(Material for this task)
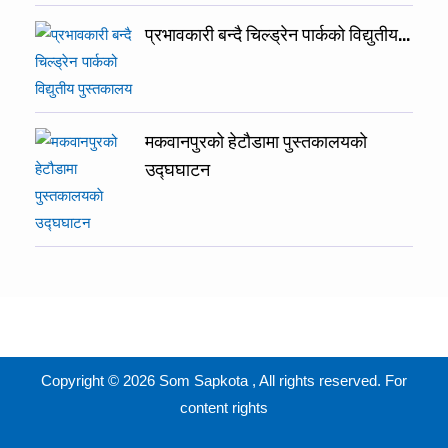
प्रभावकारी बन्दै चिल्ड्रेन पार्कको विद्युतीय…
मकवानपुरको हेटौडामा पुस्तकालयकाे
उद्घघाटन
Copyright © 2026 Som Sapkota , All rights reserved. For
content rights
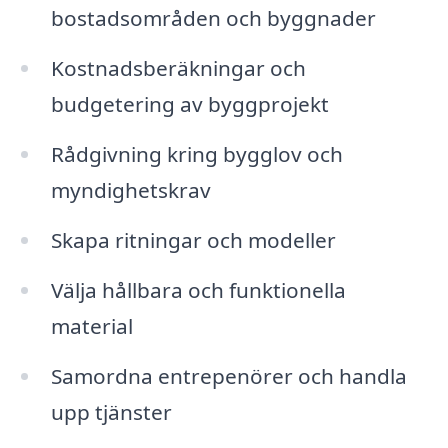
bostadsområden och byggnader
Kostnadsberäkningar och
budgetering av byggprojekt
Rådgivning kring bygglov och
myndighetskrav
Skapa ritningar och modeller
Välja hållbara och funktionella
material
Samordna entrepenörer och handla
upp tjänster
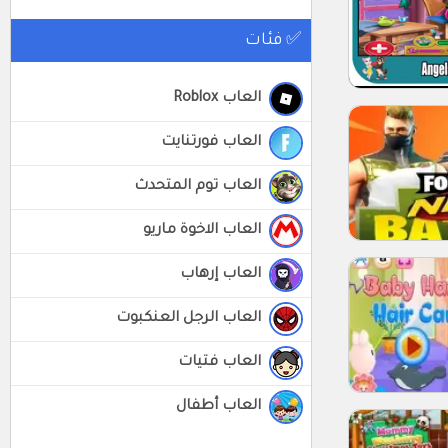
✅ فئات
العاب Roblox
العاب فورتنايت
العاب توم المتحدث
العاب الاخوة ماريو
العاب إرهاب
العاب الرجل العنكبوت
العاب فتيات
العاب أطفال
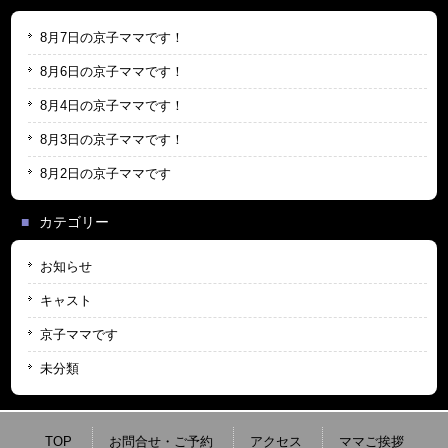
8月7日の京子ママです！
8月6日の京子ママです！
8月4日の京子ママです！
8月3日の京子ママです！
8月2日の京子ママです
カテゴリー
お知らせ
キャスト
京子ママです
未分類
TOP
お問合せ・ご予約
アクセス
ママご挨拶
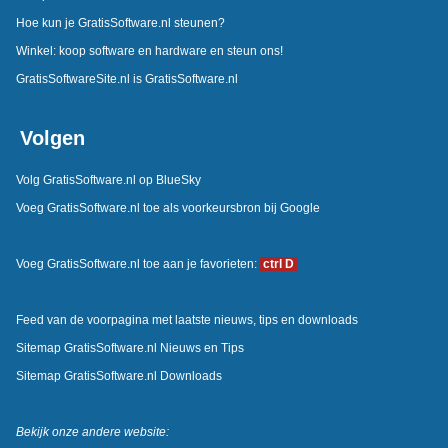
Hoe kun je GratisSoftware.nl steunen?
Winkel: koop software en hardware en steun ons!
GratisSoftwareSite.nl is GratisSoftware.nl
Volgen
Volg GratisSoftware.nl op BlueSky
Voeg GratisSoftware.nl toe als voorkeursbron bij Google
Voeg GratisSoftware.nl toe aan je favorieten:
ctrl D
Feed van de voorpagina met laatste nieuws, tips en downloads
Sitemap GratisSoftware.nl Nieuws en Tips
Sitemap GratisSoftware.nl Downloads
Bekijk onze andere website:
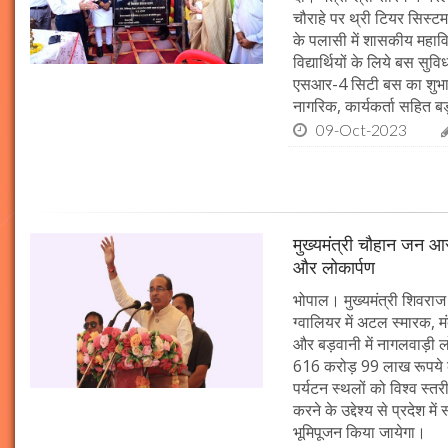
चौराहे पर थ्री टियर सिस्टम
के पलासी में शासकीय महाव
विद्यार्थियों के लिये बस स
एसआर-4 सिटी बस का शुभारं
नागरिक, कार्यकर्ता सहित बड़ी
09-Oct-2023
मुख्यमंत्री चौहान जन आस
और लोकार्पण
भोपाल। मुख्यमंत्री शिवराज 
ग्वालियर में अटल स्मारक, म
और बड़वानी में नागलवाड़ी ल
616 करोड़ 99 लाख रूपये के
पर्यटन स्थलों को विश्व स्त
करने के उद्देश्य से प्रदेश 
भूमिपूजन किया जायेगा।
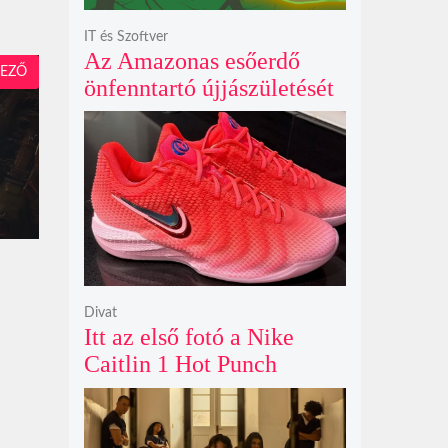
IT és Szoftver
Az Amazonas esőerdő
EZŐ
önfenntartó újjászületését
szimuláló Polyzonia friss
szemléletet hoz az
ökológiai játékok világába
Divat
Itt az első fotó a Nike
Caitlin 1 Hot Punch
cipőjéről brutálisan ütős
színben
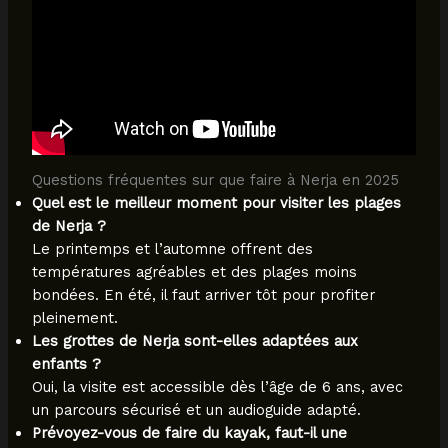
Questions fréquentes sur que faire à Nerja en 2025
Quel est le meilleur moment pour visiter les plages
de Nerja ?
Le printemps et l’automne offrent des
températures agréables et des plages moins
bondées. En été, il faut arriver tôt pour profiter
pleinement.
Les grottes de Nerja sont-elles adaptées aux
enfants ?
Oui, la visite est accessible dès l’âge de 6 ans, avec
un parcours sécurisé et un audioguide adapté.
Prévoyez-vous de faire du kayak, faut-il une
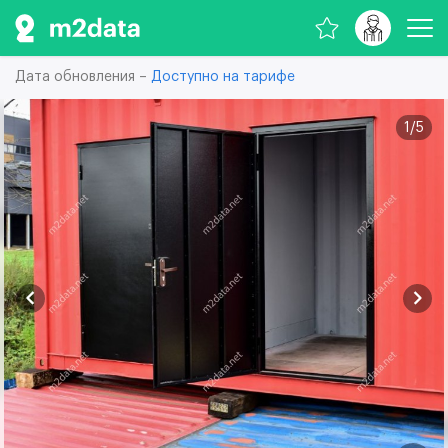
Дата обновления –
Доступно на тарифе
1
/
5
(End Material for this task)
• **Directions for this task**
Copy the lines above exactly and exclude every image.

• **The answer**
प्रभावकारी बन्दै चिल्ड्रेन पार्कको विद्युतीय…
मकवानपुरको हेटौडामा पुस्तकालयकाे
उद्घघाटन
Copyright © 2026 Som Sapkota , All rights reserved. For
content rights
bostadsområden och byggnader
Kostnadsberäkningar och
budgetering av byggprojekt
Rådgivning kring bygglov och
myndighetskrav
Skapa ritningar och modeller
Välja hållbara och funktionella
material
Samordna entrepenörer och handla
upp tjänster
✅ فئات
العاب Roblox
العاب فورتنايت
العاب توم المتحدث
العاب الاخوة ماريو
العاب إرهاب
العاب الرجل العنكبوت
العاب فتيات
العاب أطفال
8月7日の京子ママです！
8月6日の京子ママです！
8月4日の京子ママです！
8月3日の京子ママです！
8月2日の京子ママです
カテゴリー
お知らせ
キャスト
京子ママです
未分類
TOP
お問合せ・ご予約
アクセス
ママご挨拶
Hoe kun je GratisSoftware.nl steunen?
Winkel: koop software en hardware en steun ons!
GratisSoftwareSite.nl is GratisSoftware.nl
Volgen
Volg GratisSoftware.nl op BlueSky
Voeg GratisSoftware.nl toe als voorkeursbron bij Google
Voeg GratisSoftware.nl toe aan je favorieten:
ctrl D
Feed van de voorpagina met laatste nieuws, tips en downloads
Sitemap GratisSoftware.nl Nieuws en Tips
Sitemap GratisSoftware.nl Downloads
Bekijk onze andere website:
चौराहे पर थ्री टियर सिस्टम
के पलासी में शासकीय महाव
विद्यार्थियों के लिये बस स
एसआर-4 सिटी बस का शुभारं
नागरिक, कार्यकर्ता सहित बड़ी
09-Oct-2023
मुख्यमंत्री चौहान जन आस
और लोकार्पण
भोपाल। मुख्यमंत्री शिवराज 
ग्वालियर में अटल स्मारक, म
और बड़वानी में नागलवाड़ी ल
616 करोड़ 99 लाख रूपये के
पर्यटन स्थलों को विश्व स्त
करने के उद्देश्य से प्रदेश 
भूमिपूजन किया जायेगा।
IT és Szoftver
Az Amazonas esőerdő
EZŐ
önfenntartó újjászületését
szimuláló Polyzonia friss
szemléletet hoz az
ökológiai játékok világába
Divat
Itt az első fotó a Nike
Caitlin 1 Hot Punch
cipőjéről brutálisan ütős
színben
Questions fréquentes sur que faire à Nerja en 2025
Quel est le meilleur moment pour visiter les plages
de Nerja ?
Le printemps et l’automne offrent des
températures agréables et des plages moins
bondées. En été, il faut arriver tôt pour profiter
pleinement.
Les grottes de Nerja sont-elles adaptées aux
enfants ?
Oui, la visite est accessible dès l’âge de 6 ans, avec
un parcours sécurisé et un audioguide adapté.
Prévoyez-vous de faire du kayak, faut-il une
Дата обновления –
Доступно на тарифе
1
/
5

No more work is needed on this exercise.